Wednesday 6 August 2014

Competing with supervised pro bono students

From our good friend and Afro-IP blogger Kingsley Egbuonu comes this link to a news item, "USPTO Adds Additional Schools To Law School Clinic Certification Pilot Program: Newly selected law schools to join the patent and trademark programs in fall 2014".  According to this item:
" ... The U.S. Department of Commerce’s United States Patent and Trademark Office (USPTO) today announced the selection of 19 law schools that will join the USPTO’s Law School Clinic Certification Pilot Program this fall. Five law schools will join both the Patent and Trademark portions of the Program, four law schools will join the Patent portion of the Program, and ten law schools will join the Trademark portion of the Program. These law schools join the 28 law schools currently participating in the Program.

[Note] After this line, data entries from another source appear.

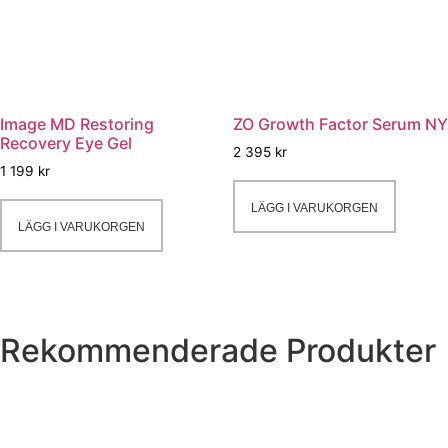
Image MD Restoring
ZO Growth Factor Serum NY
Recovery Eye Gel
2 395
kr
1 199
kr
LÄGG I VARUKORGEN
LÄGG I VARUKORGEN
Rekommenderade Produkter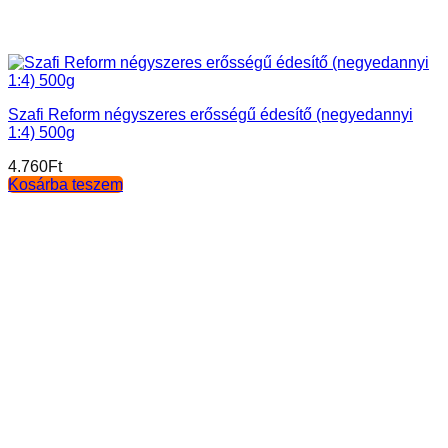
Szafi Reform négyszeres erősségű édesítő (negyedannyi
1:4) 500g
4.760
Ft
Kosárba teszem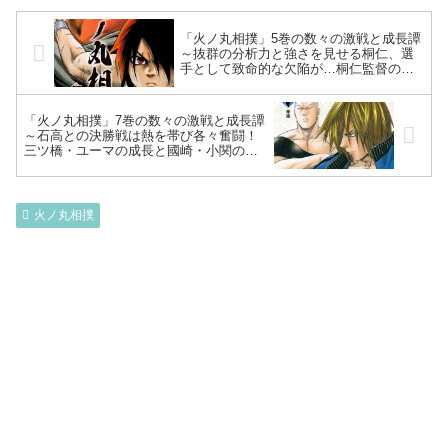
「火ノ丸相撲」5巻の数々の激戦と成長譚
～抜群の分析力と強さを見せる桐仁、選
手として致命的な欠陥が…桐仁監督の奇
抜な発想からの稽古で各々精進！火ノ
丸、憧れの柴木山部屋に体験入門～
「火ノ丸相撲」7巻の数々の激戦と成長譚
～石高との決勝戦は熱を帯び各々奮闘！
三ツ橋・ユーマの成長と國崎・小関の安
定感で勝負は因縁の大将戦へ～おまけ記
事アリ☆
火ノ丸相撲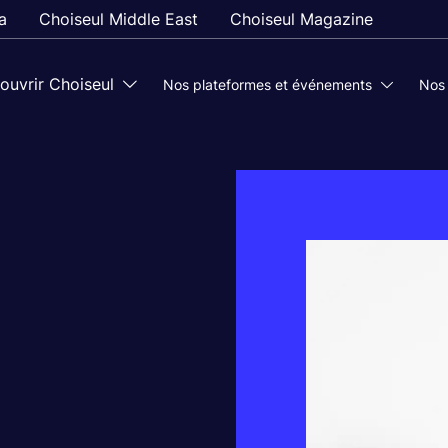
a
Choiseul Middle East
Choiseul Magazine
ouvrir Choiseul
Nos plateformes et événements
Nos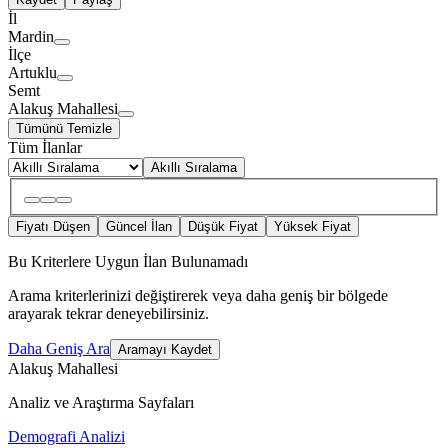
İl
Mardin
İlçe
Artuklu
Semt
Alakuş Mahallesi
Tümünü Temizle
Tüm İlanlar
Akıllı Sıralama
Fiyatı Düşen
Güncel İlan
Düşük Fiyat
Yüksek Fiyat
Bu Kriterlere Uygun İlan Bulunamadı
Arama kriterlerinizi değiştirerek veya daha geniş bir bölgede
arayarak tekrar deneyebilirsiniz.
Daha Geniş Ara
Aramayı Kaydet
Alakuş Mahallesi
Analiz ve Araştırma Sayfaları
Demografi Analizi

The selection committees chose these schools based on their solid IP curricula, pro bono services to the public, and community networking and outreach. The Program enables law students to practice patent and/or trademark law before the USPTO under the guidance of an approved faculty clinic supervisor.
“Expanding the USPTO’s Law School Clinic Certification Pilot Program will provide more students – future intellectual property lawyers – with the real-world experience and tools crucial to tackle the complexities of today’s IP law landscape. [said Deputy Under Secretary of Commerce for Intellectual Property and Deputy Director of the USPTO Michelle K. Lee] The addition of law schools and students in the program will also increase pro bono representation to American businesses and entrepreneurs, thereby helping ensure they have the resources to grow, create jobs and compete globally."
...   
The participating law school clinical programs provide patent and trademark legal services to independent inventors and small businesses on a pro bono basis. Clinic clients can expect to receive searches and opinions, advice from clinic law students regarding their intellectual property (IP) needs under the supervision of a faculty practitioner, drafting and filing of applications, and representation before the USPTO. The law school clinical programs possess solid Intellectual Property curricula supporting a participating student’s hands-on learning in the Program; a commitment to networking in the community; comprehensive pro bono services; and excellent case management systems. Students in the patent and/or trademark portions of the Program can expect to draft and file applications and respond to Office Actions. Each law school clinic must meet and maintain the requirements for USPTO certification in order for student practitioners to practice before the USPTO".
This blogger is fascinated by this scheme, but he wonders what impact it has on the environment in which small and sole practitioners operate.  Many such practitioners may act for large corporations where they have a long-standing relationship with them, such as where they opt to go solo (or are involuntarily outsourced) after working for them in-house, but few will routinely pick up work from the major IP owners. It is therefore largely from the pool of smaller clients, start-ups and SMEs that they will receive instructions.  In the US, at any rate, small practitioners can now expect to compete with students enrolled in accredited law school programmes, offering free and highly supervised services. Unless the pool of prospective clients continues to grow, one might be forgiven for foreseeing tough times ahead for some small-timers, unless they can make a valuable selling-point of the degree of continuity in time that a qualified practitioner can offer and which the advice of even a well-supervised student lawyer may be hard to replicate.